▸ **Work task 1**
Copy the passage below on limits to Bill of Rights guarantees, beginning at the words "The Bill of" and stopping after "or meeting permit.".

The Bill of Rights guarantees are not absolutes. Before you get upset because they can be limited, they are also expandable!

Example, the 2d Amendment does not guarantee you the right to posses a firearm if it is fully automatic, sawed off, on an airliner, if it is a howitzer, if you are a convicted felon, etc.

You are guaranteed free speech, but you cannot shout fire in a crowded theater, incite to riot, advocate the killing or wounding of the President, libel or slander someone, etc.

We are guaranteed freedom of assembly, but government can require that we get a parade or meeting permit.

We are guaranteed freedom of religion, but that does not give you the right to kill those who oppose your religion, or to invite 100 people to your home every week for religious services.

We are guaranteed freedom of the press, but that does not give a newspaper freedom to libel or slander someone, portray them in a false light, or engage in false or deceptive advertising.

▸ **Work task 2**
Pull out every line of the listing below that contains the string "represents". Letter case must match.

▸ **Data section**

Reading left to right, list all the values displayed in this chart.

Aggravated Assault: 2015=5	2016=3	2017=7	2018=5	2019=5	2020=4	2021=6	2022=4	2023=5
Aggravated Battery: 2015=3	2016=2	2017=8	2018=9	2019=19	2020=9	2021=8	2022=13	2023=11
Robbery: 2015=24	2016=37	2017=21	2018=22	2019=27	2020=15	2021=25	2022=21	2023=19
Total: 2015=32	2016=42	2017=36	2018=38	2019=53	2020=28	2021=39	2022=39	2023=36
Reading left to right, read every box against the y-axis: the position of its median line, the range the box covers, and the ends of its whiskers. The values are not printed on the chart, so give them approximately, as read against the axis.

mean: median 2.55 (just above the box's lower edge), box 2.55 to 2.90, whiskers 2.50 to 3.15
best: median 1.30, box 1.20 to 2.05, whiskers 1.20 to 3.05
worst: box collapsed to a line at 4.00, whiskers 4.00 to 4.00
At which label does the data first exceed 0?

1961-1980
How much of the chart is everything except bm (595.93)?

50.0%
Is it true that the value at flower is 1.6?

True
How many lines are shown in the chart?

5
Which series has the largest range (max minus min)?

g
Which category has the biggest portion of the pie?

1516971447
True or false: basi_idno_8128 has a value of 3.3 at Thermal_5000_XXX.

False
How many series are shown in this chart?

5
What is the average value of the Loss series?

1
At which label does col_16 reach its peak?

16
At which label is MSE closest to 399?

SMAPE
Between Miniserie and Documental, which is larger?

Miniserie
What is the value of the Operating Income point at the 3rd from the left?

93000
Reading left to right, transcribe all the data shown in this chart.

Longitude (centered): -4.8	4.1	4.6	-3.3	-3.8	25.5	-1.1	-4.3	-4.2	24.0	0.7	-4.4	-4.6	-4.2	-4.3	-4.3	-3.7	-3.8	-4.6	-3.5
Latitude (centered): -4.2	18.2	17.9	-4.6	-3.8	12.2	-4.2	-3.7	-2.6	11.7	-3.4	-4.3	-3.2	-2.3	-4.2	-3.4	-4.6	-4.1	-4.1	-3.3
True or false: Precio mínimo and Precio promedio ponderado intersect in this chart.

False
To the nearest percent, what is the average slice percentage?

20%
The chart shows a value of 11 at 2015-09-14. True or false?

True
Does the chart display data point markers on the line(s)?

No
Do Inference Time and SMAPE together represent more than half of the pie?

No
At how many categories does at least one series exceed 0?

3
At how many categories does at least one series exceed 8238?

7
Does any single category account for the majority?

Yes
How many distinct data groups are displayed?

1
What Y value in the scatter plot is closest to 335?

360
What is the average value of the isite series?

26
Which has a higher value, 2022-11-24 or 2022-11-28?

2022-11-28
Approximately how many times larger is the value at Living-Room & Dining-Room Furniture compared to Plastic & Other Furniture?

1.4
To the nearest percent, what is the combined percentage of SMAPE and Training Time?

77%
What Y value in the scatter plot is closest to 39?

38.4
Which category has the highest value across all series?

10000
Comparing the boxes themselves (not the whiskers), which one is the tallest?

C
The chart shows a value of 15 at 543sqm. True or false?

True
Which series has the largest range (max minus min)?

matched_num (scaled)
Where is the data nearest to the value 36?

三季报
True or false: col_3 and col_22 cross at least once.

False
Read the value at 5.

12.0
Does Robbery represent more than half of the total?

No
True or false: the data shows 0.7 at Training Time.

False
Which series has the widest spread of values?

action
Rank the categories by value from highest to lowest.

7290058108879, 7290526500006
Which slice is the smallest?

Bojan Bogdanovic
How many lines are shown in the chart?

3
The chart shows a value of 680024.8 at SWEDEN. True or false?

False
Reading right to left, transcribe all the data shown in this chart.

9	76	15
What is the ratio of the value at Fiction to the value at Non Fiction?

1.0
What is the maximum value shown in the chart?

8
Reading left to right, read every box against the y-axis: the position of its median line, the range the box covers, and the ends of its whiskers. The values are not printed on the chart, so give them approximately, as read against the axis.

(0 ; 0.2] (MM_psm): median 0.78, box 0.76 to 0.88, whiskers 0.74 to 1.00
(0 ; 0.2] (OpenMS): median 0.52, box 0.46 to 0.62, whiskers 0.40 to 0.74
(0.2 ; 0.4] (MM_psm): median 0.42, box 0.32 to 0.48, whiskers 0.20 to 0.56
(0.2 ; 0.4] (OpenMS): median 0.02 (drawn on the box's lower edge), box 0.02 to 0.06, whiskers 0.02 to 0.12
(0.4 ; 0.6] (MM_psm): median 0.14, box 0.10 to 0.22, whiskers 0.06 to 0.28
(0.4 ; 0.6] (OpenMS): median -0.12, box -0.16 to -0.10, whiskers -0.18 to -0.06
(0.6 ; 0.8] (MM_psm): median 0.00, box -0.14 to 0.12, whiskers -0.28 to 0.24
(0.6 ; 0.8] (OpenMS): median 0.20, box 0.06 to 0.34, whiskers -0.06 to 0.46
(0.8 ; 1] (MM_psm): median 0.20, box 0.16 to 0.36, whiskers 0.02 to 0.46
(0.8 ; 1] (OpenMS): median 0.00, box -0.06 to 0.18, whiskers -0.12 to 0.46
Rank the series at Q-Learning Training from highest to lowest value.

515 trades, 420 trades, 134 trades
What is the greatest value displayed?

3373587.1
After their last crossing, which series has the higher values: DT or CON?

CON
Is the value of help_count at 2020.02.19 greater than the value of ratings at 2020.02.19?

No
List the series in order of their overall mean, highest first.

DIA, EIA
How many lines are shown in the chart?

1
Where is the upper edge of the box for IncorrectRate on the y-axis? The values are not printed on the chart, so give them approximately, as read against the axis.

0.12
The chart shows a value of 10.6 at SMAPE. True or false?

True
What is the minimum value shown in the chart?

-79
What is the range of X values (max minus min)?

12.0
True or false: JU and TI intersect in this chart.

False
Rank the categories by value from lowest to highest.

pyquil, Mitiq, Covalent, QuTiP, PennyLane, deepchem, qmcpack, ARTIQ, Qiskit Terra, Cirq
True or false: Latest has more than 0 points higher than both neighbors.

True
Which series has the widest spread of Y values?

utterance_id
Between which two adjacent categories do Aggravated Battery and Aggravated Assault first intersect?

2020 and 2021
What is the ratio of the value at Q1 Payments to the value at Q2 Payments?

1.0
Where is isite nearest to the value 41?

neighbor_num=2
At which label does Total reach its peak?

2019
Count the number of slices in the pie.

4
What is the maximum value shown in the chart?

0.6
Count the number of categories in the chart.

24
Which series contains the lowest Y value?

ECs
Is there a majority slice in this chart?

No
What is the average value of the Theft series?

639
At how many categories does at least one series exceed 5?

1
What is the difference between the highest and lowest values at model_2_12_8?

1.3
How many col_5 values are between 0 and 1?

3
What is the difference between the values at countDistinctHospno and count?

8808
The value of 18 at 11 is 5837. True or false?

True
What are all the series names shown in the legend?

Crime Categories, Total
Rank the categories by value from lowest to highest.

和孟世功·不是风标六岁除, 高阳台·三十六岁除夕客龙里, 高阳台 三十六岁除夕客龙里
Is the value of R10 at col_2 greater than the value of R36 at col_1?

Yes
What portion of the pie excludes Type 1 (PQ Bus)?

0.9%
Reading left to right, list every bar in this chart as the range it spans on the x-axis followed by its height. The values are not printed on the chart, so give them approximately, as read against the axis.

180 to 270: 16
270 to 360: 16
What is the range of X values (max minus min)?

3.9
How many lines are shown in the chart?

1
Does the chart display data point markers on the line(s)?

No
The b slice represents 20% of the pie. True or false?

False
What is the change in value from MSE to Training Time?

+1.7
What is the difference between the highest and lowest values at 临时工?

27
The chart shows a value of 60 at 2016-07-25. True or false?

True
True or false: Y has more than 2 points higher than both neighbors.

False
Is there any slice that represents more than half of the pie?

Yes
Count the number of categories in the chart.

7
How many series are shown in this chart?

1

▸ **Written answer 1**
The Bill of Rights guarantees are not absolutes. Before you get upset because they can be limited, they are also expandable!

Example, the 2d Amendment does not guarantee you the right to posses a firearm if it is fully automatic, sawed off, on an airliner, if it is a howitzer, if you are a convicted felon, etc.

You are guaranteed free speech, but you cannot shout fire in a crowded theater, incite to riot, advocate the killing or wounding of the President, libel or slander someone, etc.

We are guaranteed freedom of assembly, but government can require that we get a parade or meeting permit.

▸ **Written answer 2**
The b slice represents 20% of the pie. True or false?
Is there any slice that represents more than half of the pie?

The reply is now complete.